Hi Stick, I guess you are right, a bevel will not do it. I just ordered a bridsmout, that´ll do the trick.
My boat is a historic sailing yacht from 1889 owned by a museum so I guess modern material like Kebony is out of question. I will use spruce. That is commonly used in topsail spars. It´s light, which is imortant, and strong enough.
My only problem now is that I don´t get long enough staves. I have to splice them to get the full length. Do you have any suggestion on a easy and strong slice?


----------



## Stick486 (Jan 4, 2013)

Are Qvale said:


> Do you have any suggestion on a easy and strong slice?


you came to the right place....
the Greeks used floating mortise and tenons which still persevere today...
me ...
I like sliding dovetai8ls, half-lap dovetail or finger joints......
and for encore and multiple choice...
what ever you pick, make up some different ones and test them to find what meets your happiness...

.


----------



## DaninVan (Jan 1, 2012)

Straight grain, clear, 18'+ lengths of lumber...yikes! Good luck finding that, Are. I can see it being cut from smaller trees or from local mills, but shipped from N. America? You're probably right at thinking splices will be needed.
Have you tried boatyards? They may in fact get long lengths custom milled for planking.
Perhaps take a square timber, rip it lengthwise, hollow it, then glue it back together...


----------



## Stick486 (Jan 4, 2013)

@Are Qvale...
why not use a dado blade in your table saw???


----------



## JFPNCM (Dec 13, 2009)

I entered "building spars" into Google and the sites available make for very interesting reading. Most are from wooden boat builders and related organizations.


----------



## Cherryville Chuck (Sep 28, 2010)

I tried building arch rafters for a while for the buildings that have a tarpaulin cover. On 3/4" material I was required to make a tapered 9" (about 250mm) long splice. There were only 2 glues I was allowed to use. Either polyurethane or resourcinol, both of which are 100% waterproof. I suppose I could have used epoxy too but that would have been too expensive.

I thought about adding splines but not knowing what he has to work with that could be tricky because you have to cut the slots at 30*. I suppose a biscuit cutter could do it. It's easily set to 30* and once you start it I imagine it shouldn't be too hard to slide it along the board to make a continuous groove.


----------



## Stick486 (Jan 4, 2013)

to add a spline to a birdsmouth joint you cut the slot before cut the joint on the TS...


----------



## Are Qvale (Jan 11, 2018)

I´ve just got my birdmouth bit and will start playing around with it soon.
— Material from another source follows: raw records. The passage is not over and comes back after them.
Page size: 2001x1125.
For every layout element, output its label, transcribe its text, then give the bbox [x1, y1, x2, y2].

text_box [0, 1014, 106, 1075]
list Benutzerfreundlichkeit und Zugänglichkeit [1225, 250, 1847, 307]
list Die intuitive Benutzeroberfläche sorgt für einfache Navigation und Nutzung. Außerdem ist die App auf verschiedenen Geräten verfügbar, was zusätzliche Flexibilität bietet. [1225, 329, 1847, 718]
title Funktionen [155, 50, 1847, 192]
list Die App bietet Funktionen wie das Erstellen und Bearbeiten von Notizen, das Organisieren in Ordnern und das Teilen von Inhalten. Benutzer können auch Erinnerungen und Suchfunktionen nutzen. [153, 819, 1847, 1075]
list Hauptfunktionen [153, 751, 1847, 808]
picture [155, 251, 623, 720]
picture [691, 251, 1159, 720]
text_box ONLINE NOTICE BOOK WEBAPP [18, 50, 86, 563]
I know it might be easier just to split some timber and hollow it, and then glue it together. I just did that for a jackyard spar. But for this spar I want try another way.
This is a great way for me to learn a lot of different techniques. Like mentioned here earlier it´s almost impossible to get material that is 6,5 m. So now I´m learning and testing different ways to splice staves.
I will probably do a lot of mistakes, but it will be fun (I think... )

I´ll get a lot of timber for my fireplace.


----------